Despite stakeholders’ reservations – SECP draft law cleared by the Senate body



    Although there were strong reservations from stock exchanges, a Senate panel on 3rd March’ 15 sharply cleared with consensus a new draft law for Securities and Exchange Commission of Pakistan (SECP) minutes after giving 15 days for consultations among the stakeholders.

    The meeting of the standing committee on finance and revenue supervised over by MQM Senator Nasrin Jalil was informed that the modification to SECP Ordinance of 1969 was first introduced in the parliament about a decade ago but had been pending approval without any major reason.

    The managing directors of Karachi, Lahore and Islamabad stock exchanges told the committee that they were the major stakeholders but had not been consulted over the law in 10 years.

    The SECP representatives said the draft law had been put on its website in April 2007 and press releases were issued seeking comments from all stakeholders (including the general public) and this should have been enough for the three stock exchanges to come up with their input.

    While Senator Jalil was unhappy with the stock exchanges leadership for not offering their recommendations, she was among the many members who agreed that the review process was not up to the mark.

    She asked the chiefs of three stock exchanges to submit their amendments to the draft law within 15 days and suggested to finalise the SECP Act 2015. After seeking clearance from all the members of the committee, chairperson Jalil announced that the committee had “unanimously passed” the SECP Act 2015. Earlier, Lahore Stock Exchange MD Aftab Ahmad Chaudhry told the committee that the draft law was shared with stock exchanges in 2005. “Since then, the stock exchanges had been demutualised. We are now seeking international investment by offering shareholdings of the stock exchanges but the proposed law seemed to be blocking such moves and cutting down their share value,” he said.

    He said the exceptional closure of stock markets for three months after the 2008 market crash on the force majeure clauses of the law had led to shying away of investors from the market, disappearance of hundreds of dollars of investment and removal of Pakistan from the Morgan Stanley Capital International (MSCI) — an index of over 1600 world stocks.

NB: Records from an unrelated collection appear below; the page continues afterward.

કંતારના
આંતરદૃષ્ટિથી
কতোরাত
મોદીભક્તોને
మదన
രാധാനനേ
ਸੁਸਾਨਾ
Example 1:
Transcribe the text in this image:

    Referring to the US market, he said even the 9/11 resulted in closure of market for 3-4 days and that too because of some technological problems because the emergency powers to close the market was enjoyed by the president. He suggested a similar arrangement in Pakistan. Chaudhry said the draft law seemed to exercising powers to set prices which is detrimental to the capital market. No executive authority should have the powers to set share prices, he said.

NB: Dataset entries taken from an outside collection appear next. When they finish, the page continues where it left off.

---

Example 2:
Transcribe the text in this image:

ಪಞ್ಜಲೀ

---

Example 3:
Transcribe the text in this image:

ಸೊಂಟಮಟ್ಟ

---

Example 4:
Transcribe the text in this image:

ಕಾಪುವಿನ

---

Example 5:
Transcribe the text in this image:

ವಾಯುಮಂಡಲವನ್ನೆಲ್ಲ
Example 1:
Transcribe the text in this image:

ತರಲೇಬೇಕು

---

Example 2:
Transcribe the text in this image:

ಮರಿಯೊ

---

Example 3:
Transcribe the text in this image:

    He stressed that the proposed law also did not suggest ways to monopolistic character of the Karachi Stock Exchange and was weak on investor protection which was a major cause behind just 225,000 investors in the capital market. Islamabad Stock Exchange MD Mian Ayyaz Afzal agreed to the opinion of his counterpart from Lahore and said his institution had submitted comments on the proposed law in 2006 and a lot of changes had taken place since then. The Karachi Stock Exchange MD Nadeem Naqvi also said the premier market had last shared its comments over the draft in 2006.

    He said that when the national assembly’s committee took up the proposed law in 2011, KSE had requested the SECP in writing to share the revised draft but was informed that since the draft had been sent to the NA committee, it was property of the parliament. He said he had requested the late Fauzia Wahab, who led the NA committee to call them for the panel’s meeting but this could not happen. He said the Karachi stock market got the opportunity to appear before the parliamentary panel now but substantive comments could not be given because it was not given the draft of the law. The committee was informed the draft law was important to meet international standards as part of the reforms under the International Monetary Fund (IMF) programme.